> AIM OF THE EXERCISE: Please reproduce the data exactly, excluding any pictures it contains.

(Dataset entries)
Segment Open

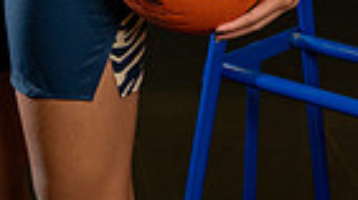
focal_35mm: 177
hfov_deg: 12.1
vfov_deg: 6.5
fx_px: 1679
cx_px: 56
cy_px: -296
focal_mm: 53
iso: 800
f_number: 7.1
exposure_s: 1/250
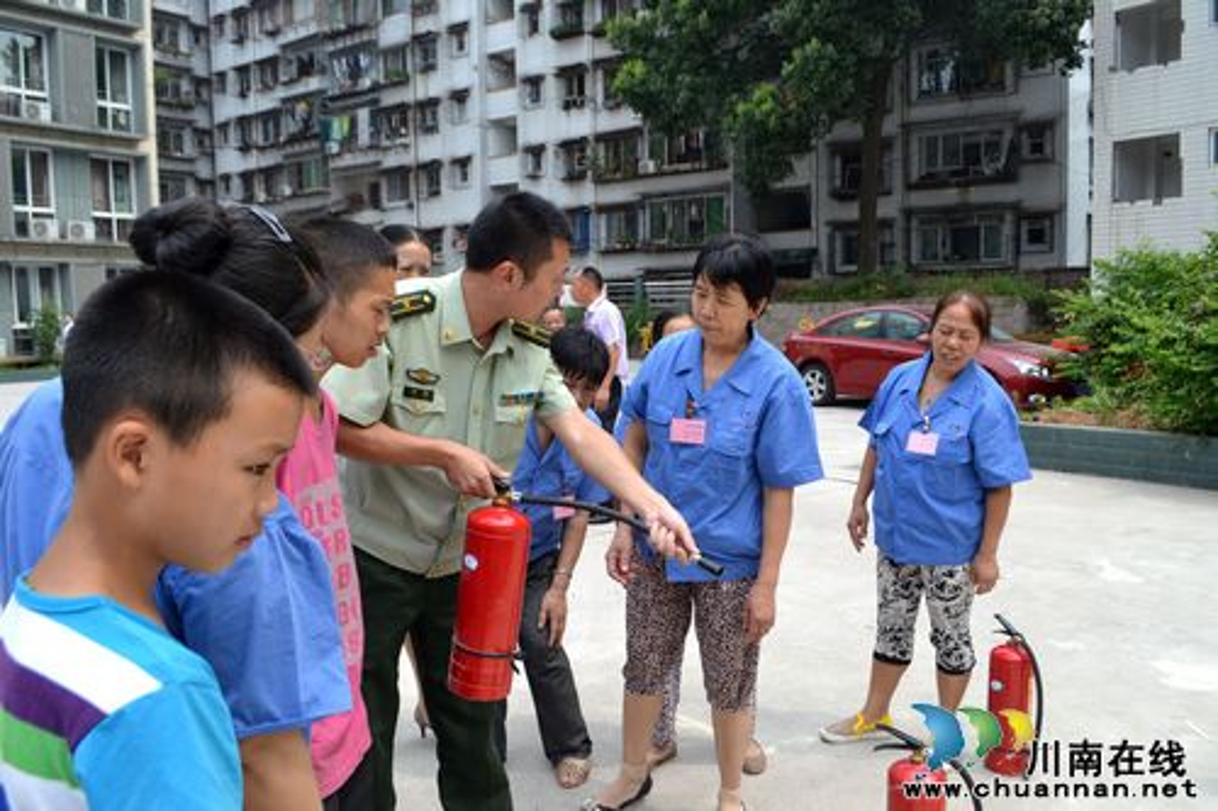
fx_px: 913
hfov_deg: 67.4
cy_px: 406
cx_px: 609
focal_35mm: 27
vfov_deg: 47.9
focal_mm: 18
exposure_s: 1/160
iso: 100
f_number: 6.3
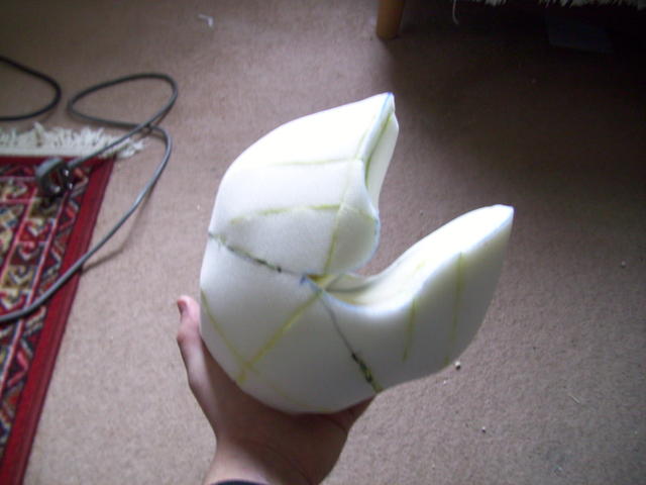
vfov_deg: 44.2
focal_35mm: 32
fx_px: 597
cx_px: 323
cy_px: 242
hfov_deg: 56.8
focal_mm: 5.7
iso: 160
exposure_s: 1/5
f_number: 2.9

Segment Closed

> EXERCISE ANSWER:
focal_35mm: 177
hfov_deg: 12.1
vfov_deg: 6.5
fx_px: 1679
cx_px: 56
cy_px: -296
focal_mm: 53
iso: 800
f_number: 7.1
exposure_s: 1/250
fx_px: 913
hfov_deg: 67.4
cy_px: 406
cx_px: 609
focal_35mm: 27
vfov_deg: 47.9
focal_mm: 18
exposure_s: 1/160
iso: 100
f_number: 6.3
vfov_deg: 44.2
focal_35mm: 32
fx_px: 597
cx_px: 323
cy_px: 242
hfov_deg: 56.8
focal_mm: 5.7
iso: 160
exposure_s: 1/5
f_number: 2.9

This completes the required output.